▶ _Instructions to follow_
Below are records with pictures in them. Output exactly the lines from the one with "SEM (Continuing Education" through the one with "may apply to", both included, and leave every picture out; give only those lines.

▶ _Saved data entries_
^^^^^^^^^^^^^^^^

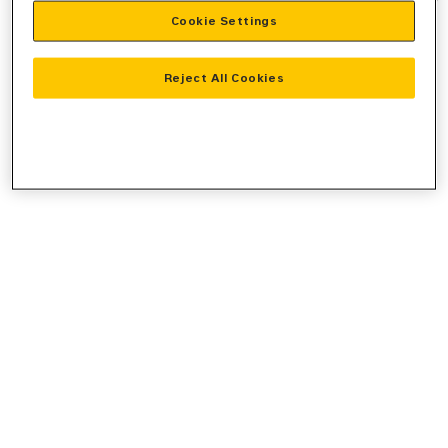
Cookie Settings
information).
Reject All Cookies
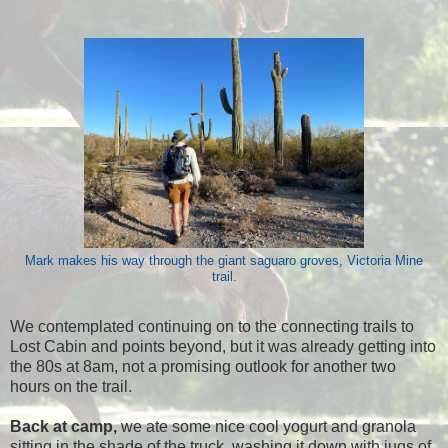
Mark makes his way through the giant saguaro groves, Victoria Mine
trail.
We contemplated continuing on to the connecting trails to
Lost Cabin and points beyond, but it was already getting into
the 80s at 8am, not a promising outlook for another two
hours on the trail.
Back at camp,
we ate some nice cool yogurt and granola
sitting in the shade of the truck, washing it down with jugs of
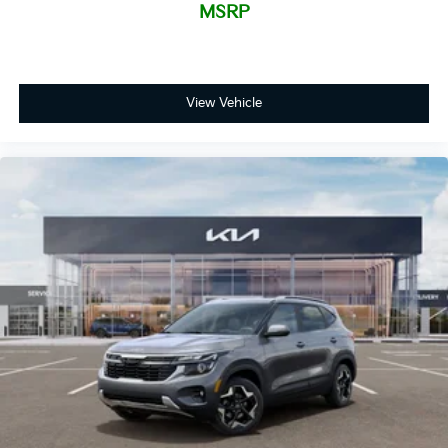
MSRP
View Vehicle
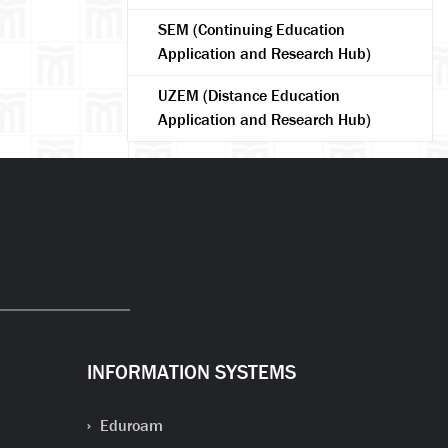
SEM (Continuing Education
Application and Research Hub)
UZEM (Distance Education
Application and Research Hub)
arch
INFORMATION SYSTEMS
Eduroam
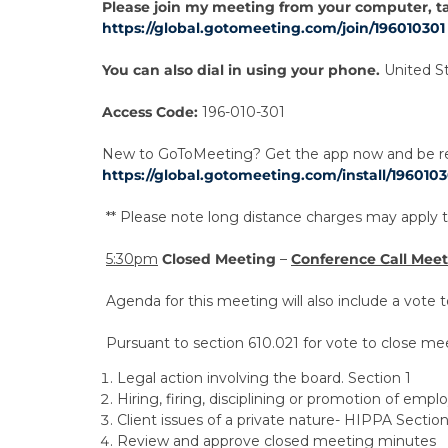
Please join my meeting from your computer, t
https://global.gotomeeting.com/join/196010301
You can also dial in using your phone.
United S
Access Code:
196-010-301
New to GoToMeeting? Get the app now and be rea
https://global.gotomeeting.com/install/1960103
** Please note long distance charges may apply to
5:30pm
Closed Meeting
–
Conference Call Mee
Agenda for this meeting will also include a vote
Pursuant to section 610.021 for vote to close mee
Legal action involving the board. Section 1
Hiring, firing, disciplining or promotion of empl
Client issues of a private nature- HIPPA Section
Review and approve closed meeting minutes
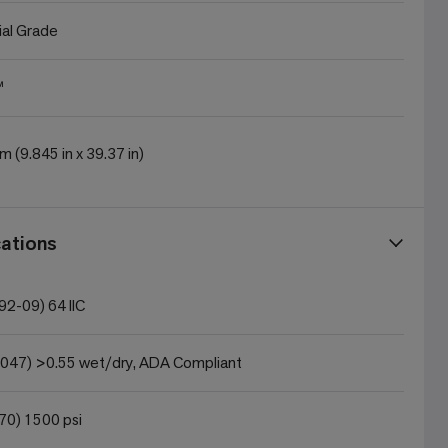
al Grade
™
m (9.845 in x 39.37 in)
ations
2-09) 64 IIC
047) >0.55 wet/dry, ADA Compliant
0) 1500 psi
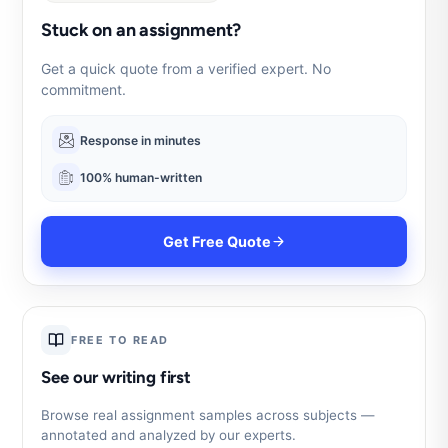
Stuck on an assignment?
Get a quick quote from a verified expert. No
commitment.
Response in minutes
100% human-written
Get Free Quote
FREE TO READ
See our writing first
Browse real assignment samples across subjects —
annotated and analyzed by our experts.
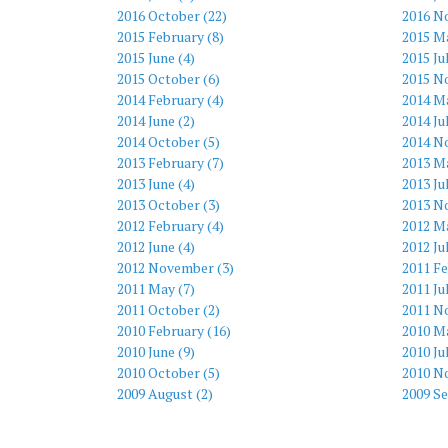
2016 October (22)
2016 N
2015 February (8)
2015 M
2015 June (4)
2015 Ju
2015 October (6)
2015 N
2014 February (4)
2014 Ma
2014 June (2)
2014 Ju
2014 October (5)
2014 N
2013 February (7)
2013 Ma
2013 June (4)
2013 Ju
2013 October (3)
2013 N
2012 February (4)
2012 Ma
2012 June (4)
2012 Ju
2012 November (3)
2011 Fe
2011 May (7)
2011 Ju
2011 October (2)
2011 N
2010 February (16)
2010 Ma
2010 June (9)
2010 Ju
2010 October (5)
2010 N
2009 August (2)
2009 S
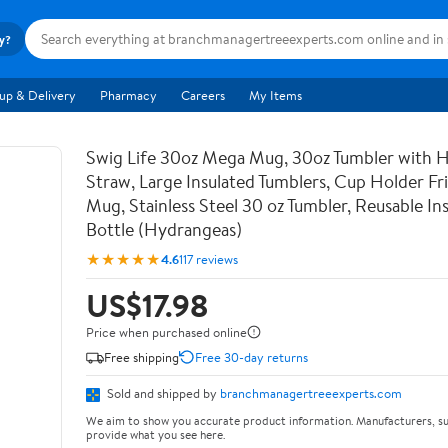
ry?
up & Delivery
Pharmacy
Careers
My Items
Swig Life 30oz Mega Mug, 30oz Tumbler with 
Straw, Large Insulated Tumblers, Cup Holder Fri
Mug, Stainless Steel 30 oz Tumbler, Reusable In
Bottle (Hydrangeas)
★★★★★
4.6
117 reviews
US$17.98
Price when purchased online
Free shipping
Free 30-day returns
Sold and shipped by
branchmanagertreeexperts.com
We aim to show you accurate product information. Manufacturers, su
provide what you see here.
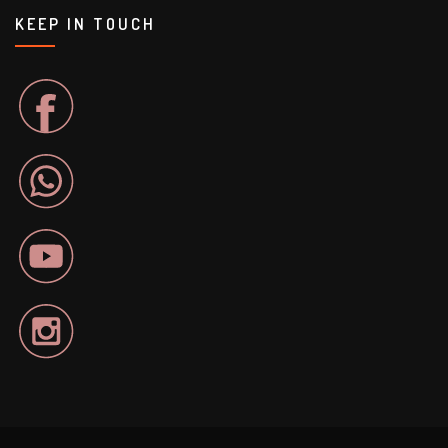
KEEP IN TOUCH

^^^^^^^^^^^^^^^^

▶ _Written solution_
SEM (Continuing Education
Application and Research Hub)
UZEM (Distance Education
Application and Research Hub)
arch
INFORMATION SYSTEMS
Eduroam
Please join my meeting from your computer, t
https://global.gotomeeting.com/join/196010301
You can also dial in using your phone.
United S
Access Code:
196-010-301
New to GoToMeeting? Get the app now and be rea
https://global.gotomeeting.com/install/1960103
** Please note long distance charges may apply to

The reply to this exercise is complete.